La vicenda prende avvio alcuni mesi fa. Il titolare della sala chiede alla Questura una licenza per aprire un'attività di raccolta e trasmissione di scommesse. Dopo alcuni controlli, la polizia amministrativa nota che il richiedente non è in possesso della concessione rilasciata dal Ministero delle finanze come previsto dalla normativa. Il Questore provvede quindi a rigettare l'istanza, nel mese di marzo.
Il diniego dell'autorizzazione non ferma però l'uomo. La sala scommesse viene aperta, in una zona centrale della città con tanto di insegne che la pubblicizzano.
La Polizia decide quindi di intervenire. La prassi vorrebbe che in questi casi si chieda un sequestro amministrativo. La Questura di Alessandria decide però di inviare una segnalazione alla Procura della Repubblica sulla base dei riscontri ottenuti e della normativa di settore attualmente vigente in Italia. In questo modo il Pubblico Ministero può chiedere al Gip un decreto di sequestro preventivo delle apparecchiature adibite alla raccolta delle scommesse ed alla loro trasmissione telematica al bookmaker austriaco. Questo tipo di procedura è stato appositamente scelto per avere uno strumento di azione di maggiore efficacia.
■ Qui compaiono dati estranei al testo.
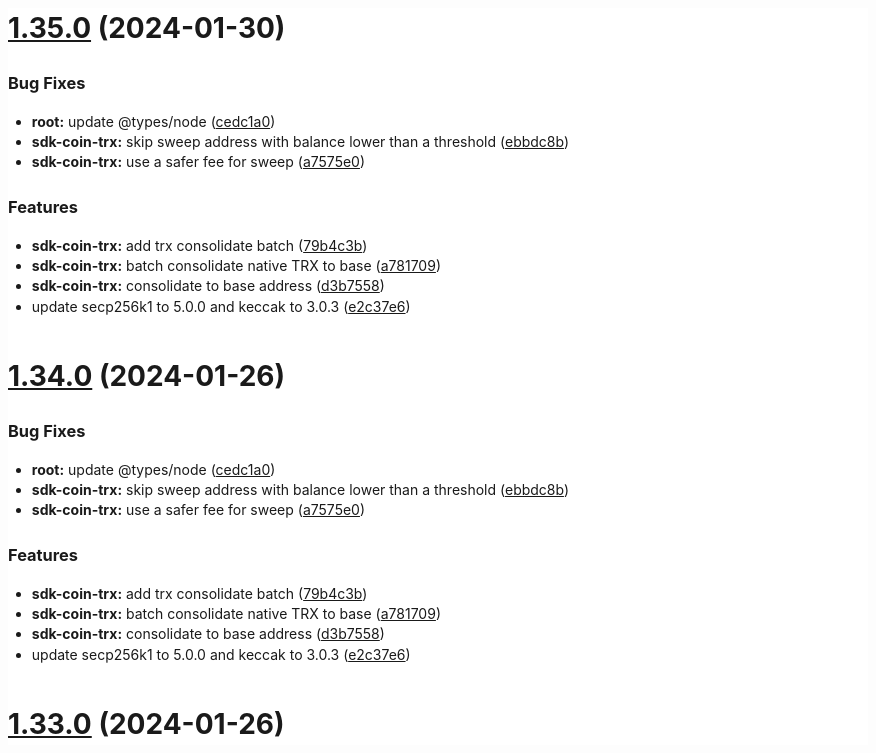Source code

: # [1.35.0](https://github.com/BitGo/BitGoJS/compare/@bitgo/sdk-coin-trx@1.10.0...@bitgo/sdk-coin-trx@1.35.0) (2024-01-30)

### Bug Fixes

- **root:** update @types/node ([cedc1a0](https://github.com/BitGo/BitGoJS/commit/cedc1a0035e79bb42fda57bf6ac29d606242f50b))
- **sdk-coin-trx:** skip sweep address with balance lower than a threshold ([ebbdc8b](https://github.com/BitGo/BitGoJS/commit/ebbdc8b30e4078ffda1c134dfed0211e050e73c9))
- **sdk-coin-trx:** use a safer fee for sweep ([a7575e0](https://github.com/BitGo/BitGoJS/commit/a7575e081e18e4c9128449e736d970b813a5b021))

### Features

- **sdk-coin-trx:** add trx consolidate batch ([79b4c3b](https://github.com/BitGo/BitGoJS/commit/79b4c3b570151851b836d1d96d61997572270994))
- **sdk-coin-trx:** batch consolidate native TRX to base ([a781709](https://github.com/BitGo/BitGoJS/commit/a781709e296ac37edd8c49587fb46a3ae0202cce))
- **sdk-coin-trx:** consolidate to base address ([d3b7558](https://github.com/BitGo/BitGoJS/commit/d3b75585471ca22441acffc58b2f94d192e8c2a1))
- update secp256k1 to 5.0.0 and keccak to 3.0.3 ([e2c37e6](https://github.com/BitGo/BitGoJS/commit/e2c37e6b0139c9f6948a22d8921bc3e1f88bed4c))

# [1.34.0](https://github.com/BitGo/BitGoJS/compare/@bitgo/sdk-coin-trx@1.10.0...@bitgo/sdk-coin-trx@1.34.0) (2024-01-26)

### Bug Fixes

- **root:** update @types/node ([cedc1a0](https://github.com/BitGo/BitGoJS/commit/cedc1a0035e79bb42fda57bf6ac29d606242f50b))
- **sdk-coin-trx:** skip sweep address with balance lower than a threshold ([ebbdc8b](https://github.com/BitGo/BitGoJS/commit/ebbdc8b30e4078ffda1c134dfed0211e050e73c9))
- **sdk-coin-trx:** use a safer fee for sweep ([a7575e0](https://github.com/BitGo/BitGoJS/commit/a7575e081e18e4c9128449e736d970b813a5b021))

### Features

- **sdk-coin-trx:** add trx consolidate batch ([79b4c3b](https://github.com/BitGo/BitGoJS/commit/79b4c3b570151851b836d1d96d61997572270994))
- **sdk-coin-trx:** batch consolidate native TRX to base ([a781709](https://github.com/BitGo/BitGoJS/commit/a781709e296ac37edd8c49587fb46a3ae0202cce))
- **sdk-coin-trx:** consolidate to base address ([d3b7558](https://github.com/BitGo/BitGoJS/commit/d3b75585471ca22441acffc58b2f94d192e8c2a1))
- update secp256k1 to 5.0.0 and keccak to 3.0.3 ([e2c37e6](https://github.com/BitGo/BitGoJS/commit/e2c37e6b0139c9f6948a22d8921bc3e1f88bed4c))

# [1.33.0](https://github.com/BitGo/BitGoJS/compare/@bitgo/sdk-coin-trx@1.10.0...@bitgo/sdk-coin-trx@1.33.0) (2024-01-26)

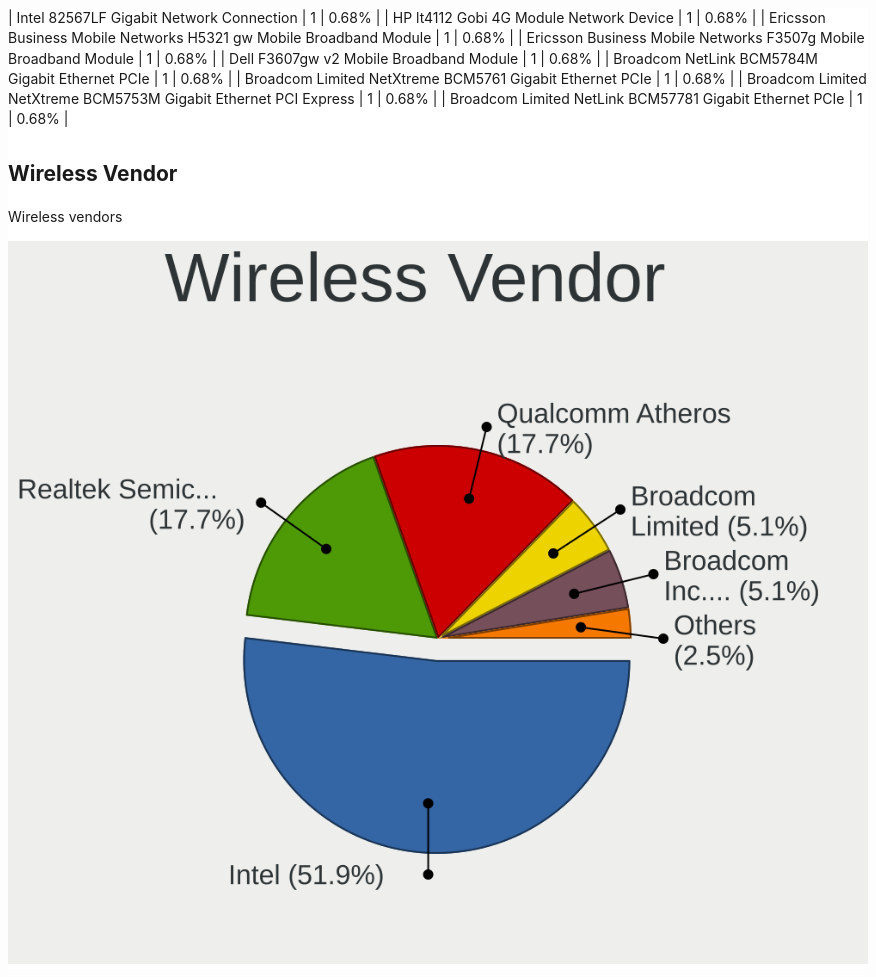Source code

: | Intel 82567LF Gigabit Network Connection                                  | 1         | 0.68%   |
| HP lt4112 Gobi 4G Module Network Device                                   | 1         | 0.68%   |
| Ericsson Business Mobile Networks H5321 gw Mobile Broadband Module        | 1         | 0.68%   |
| Ericsson Business Mobile Networks F3507g Mobile Broadband Module          | 1         | 0.68%   |
| Dell F3607gw v2 Mobile Broadband Module                                   | 1         | 0.68%   |
| Broadcom NetLink BCM5784M Gigabit Ethernet PCIe                           | 1         | 0.68%   |
| Broadcom Limited NetXtreme BCM5761 Gigabit Ethernet PCIe                  | 1         | 0.68%   |
| Broadcom Limited NetXtreme BCM5753M Gigabit Ethernet PCI Express          | 1         | 0.68%   |
| Broadcom Limited NetLink BCM57781 Gigabit Ethernet PCIe                   | 1         | 0.68%   |

Wireless Vendor
---------------

Wireless vendors

![Wireless Vendor](./images/pie_chart/net_wireless_vendor.svg)
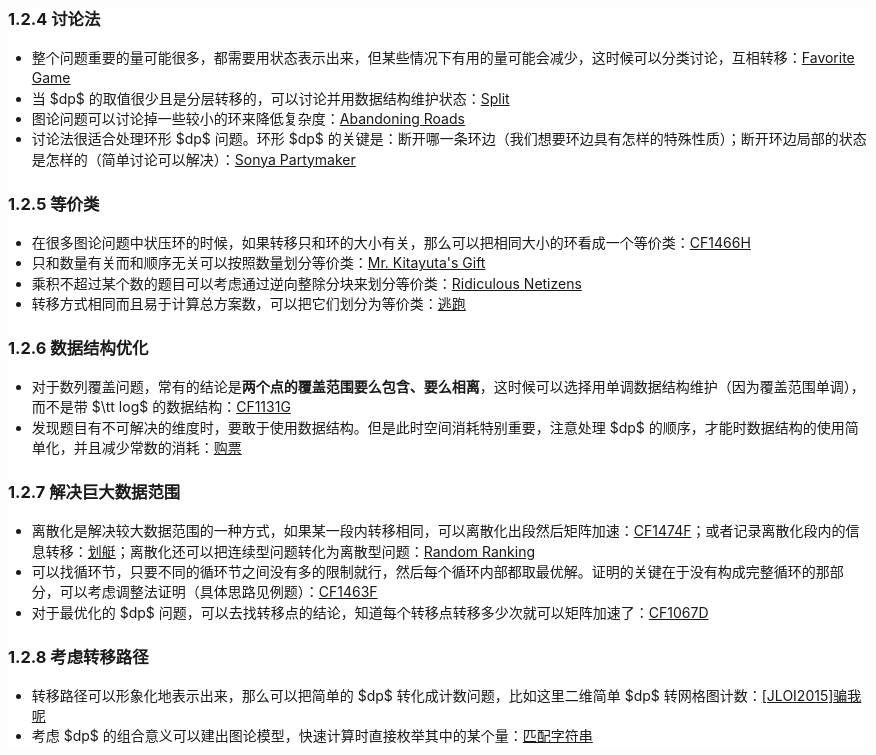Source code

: <h3 id="124-讨论法">1.2.4 讨论法</h3>

<ul>
<li>整个问题重要的量可能很多，都需要用状态表示出来，但某些情况下有用的量可能会减少，这时候可以分类讨论，互相转移：<a href="https://www.cnblogs.com/C202044zxy/p/14842025.html" target="_blank">Favorite Game</a></li>
<li>当 $dp$ 的取值很少且是分层转移的，可以讨论并用数据结构维护状态：<a href="https://www.cnblogs.com/C202044zxy/p/14770466.html" target="_blank">Split</a></li>
<li>图论问题可以讨论掉一些较小的环来降低复杂度：<a href="https://www.cnblogs.com/C202044zxy/p/15072516.html" target="_blank">Abandoning Roads</a></li>
<li>讨论法很适合处理环形 $dp$ 问题。环形 $dp$ 的关键是：断开哪一条环边（我们想要环边具有怎样的特殊性质）；断开环边局部的状态是怎样的（简单讨论可以解决）：<a href="https://www.cnblogs.com/C202044zxy/p/16303607.html" target="_blank">Sonya Partymaker</a></li>
</ul>

<h3 id="125-等价类">1.2.5 等价类</h3>

<ul>
<li>在很多图论问题中状压环的时候，如果转移只和环的大小有关，那么可以把相同大小的环看成一个等价类：<a href="https://www.cnblogs.com/C202044zxy/p/15116570.html" target="_blank">CF1466H</a></li>
<li>只和数量有关而和顺序无关可以按照数量划分等价类：<a href="https://www.cnblogs.com/C202044zxy/p/15505807.html" target="_blank">Mr. Kitayuta's Gift</a></li>
<li>乘积不超过某个数的题目可以考虑通过逆向整除分块来划分等价类：<a href="https://www.cnblogs.com/C202044zxy/p/15527778.html" target="_blank">Ridiculous Netizens</a></li>
<li>转移方式相同而且易于计算总方案数，可以把它们划分为等价类：<a href="https://www.cnblogs.com/C202044zxy/p/15570479.html" target="_blank">逃跑</a></li>
</ul>

<h3 id="126-数据结构优化">1.2.6 数据结构优化</h3>

<ul>
<li>对于数列覆盖问题，常有的结论是<strong>两个点的覆盖范围要么包含、要么相离</strong>，这时候可以选择用单调数据结构维护（因为覆盖范围单调），而不是带 $\tt log$ 的数据结构：<a href="https://www.cnblogs.com/C202044zxy/p/15009805.html" target="_blank">CF1131G</a></li>
<li>发现题目有不可解决的维度时，要敢于使用数据结构。但是此时空间消耗特别重要，注意处理 $dp$ 的顺序，才能时数据结构的使用简单化，并且减少常数的消耗：<a href="https://www.cnblogs.com/C202044zxy/p/16251174.html" target="_blank">购票</a></li>
</ul>

<h3 id="127-解决巨大数据范围">1.2.7 解决巨大数据范围</h3>

<ul>
<li>离散化是解决较大数据范围的一种方式，如果某一段内转移相同，可以离散化出段然后矩阵加速：<a href="https://www.cnblogs.com/C202044zxy/p/15113113.html" target="_blank">CF1474F</a>；或者记录离散化段内的信息转移：<a href="https://www.cnblogs.com/C202044zxy/p/15009289.html" target="_blank">划艇</a>；离散化还可以把连续型问题转化为离散型问题：<a href="https://www.cnblogs.com/C202044zxy/p/16308106.html" target="_blank">Random Ranking</a></li>
<li>可以找循环节，只要不同的循环节之间没有多的限制就行，然后每个循环内部都取最优解。证明的关键在于没有构成完整循环的那部分，可以考虑调整法证明（具体思路见例题）：<a href="https://www.cnblogs.com/C202044zxy/p/15074110.html" target="_blank">CF1463F</a></li>
<li>对于最优化的 $dp$ 问题，可以去找转移点的结论，知道每个转移点转移多少次就可以矩阵加速了：<a href="https://www.cnblogs.com/C202044zxy/p/15055437.html" target="_blank">CF1067D</a></li>
</ul>

<h3 id="128-考虑转移路径">1.2.8 考虑转移路径</h3>

<ul>
<li>转移路径可以形象化地表示出来，那么可以把简单的 $dp$ 转化成计数问题，比如这里二维简单 $dp$ 转网格图计数：<a href="https://www.cnblogs.com/C202044zxy/p/15105407.html" target="_blank">[JLOI2015]骗我呢</a></li>
<li>考虑 $dp$ 的组合意义可以建出图论模型，快速计算时直接枚举其中的某个量：<a href="https://www.cnblogs.com/C202044zxy/p/15230886.html" target="_blank">匹配字符串</a></li>
</ul>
Venerdi 15 giugno la Procura di Alessandria ha emesso il provvedimento di sequestro preventivo. Sabato 16 giugno, nel pomeriggio, il personale della divisione di Polizia Amministrativa si è presentato dal gestore dell'esercizio e ha sequestrato le apparecchiature utilizzate per la raccolta e la trasmissione delle scommesse: 6 server e 2 hard-disk. Insieme a questi è stata sequestrata della documentazione attestante le scommesse, che in un periodo come questo (in pieni Europei) si aggiravano sulle migliaia di euro giornaliere. Il gestore è indagato per esercizio illecito di scommesse senza autorizzazione.
Nelle indagini è interessata anche l'Interpol per individuare il bookmaker austriaco che è dietro alla Gold Bet, agenzia con punti di scommessa in varie parti di Italia dove opera spesso senza le necessarie autorizzazioni.